1497
(Invited) Microstructural Degradation in Rechargeable Batteries

Thursday, 2 June 2016: 10:00
Aqua 305 (Hilton San Diego Bayfront)
R. E. García (Purdue University)
The charge/discharge microstructural conditions that lead to mechanical failure, salt precipitation, and lithium dendrite formation in rechargeable lithium-ion batteries are explored. By starting from high resolution X-ray tomography, three-dimensional representations of porous microstructures from commercially batteries are used to simulate its local electrochemical and chemo-mechanical behavior and identify those microstructural features that will favor failure and heterogeneous lithium nucleation.
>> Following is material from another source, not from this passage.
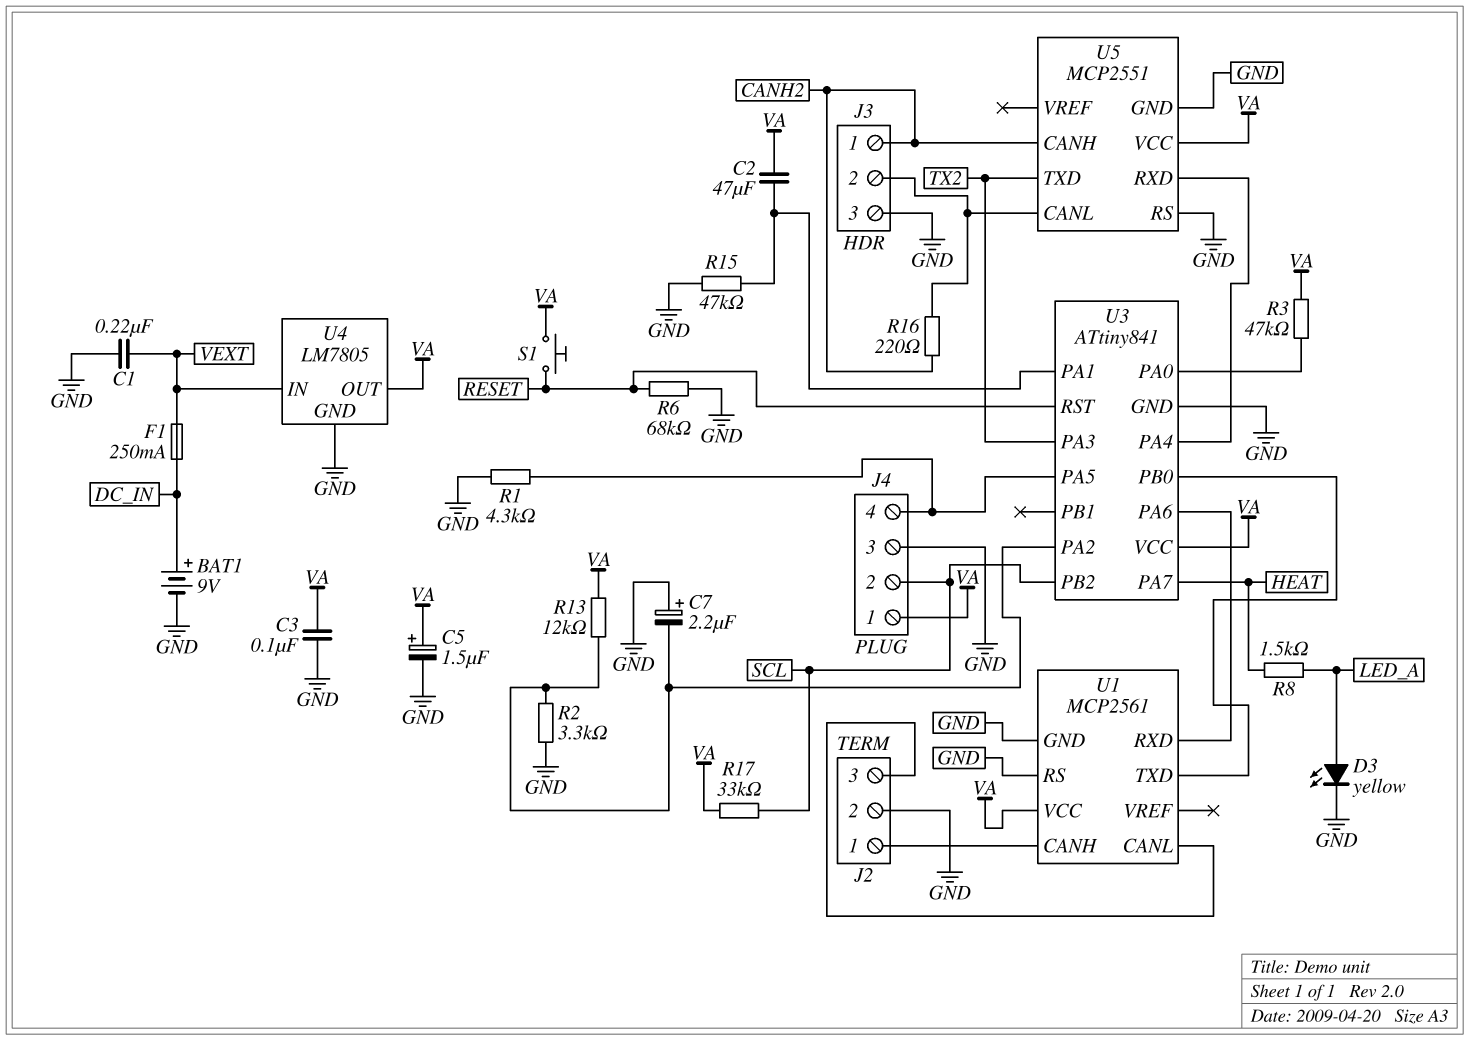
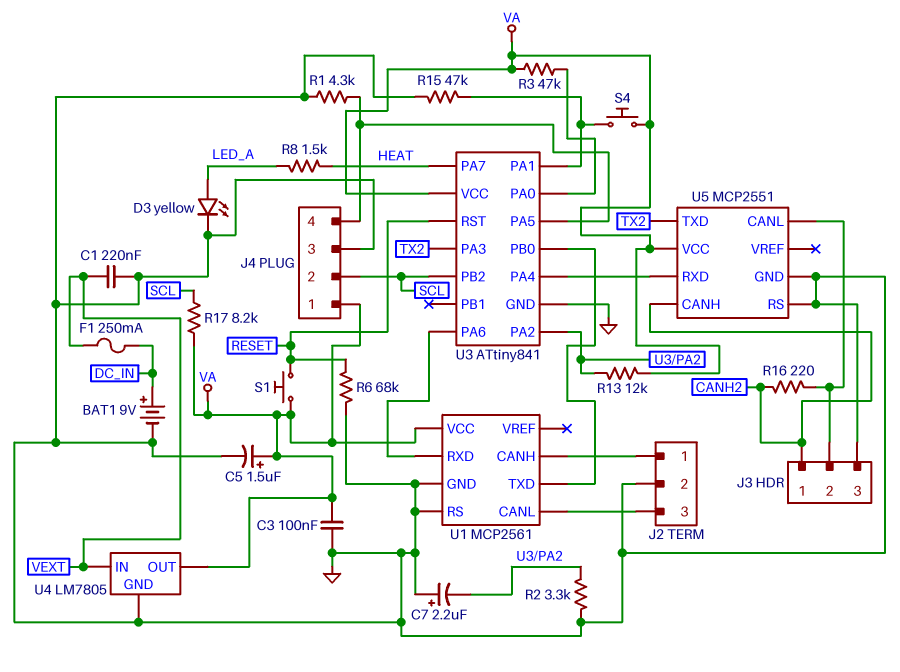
C2: 47uF (U3/PA1, VA) -> none
R17: 33k (SCL, VA) -> 8.2k (SCL, VA)
S4: none -> button (U3/PA1, VA)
The analysis demonstrates that spatial variation in porosity, particle roughness and morphology significantly alter the local intercalation kinetics, state of charge, mechanical stability, and dendrite formation. Based on this analysis, the thermodynamic conditions that will enable current density-controlled failure, its macroscopic Weibull statistics, and a overpotential-controlled critical lithium electrodeposit to become energetically favorable are identified. We define several regimes of growth behavior and directly compare them against experimental data to propose: nucleation and growth regimes,  where after a short incubation time nuclei will grow as a result of favored morphological instabilities and localized fields  directly impacting the macroscopic response and long term useful life of the device.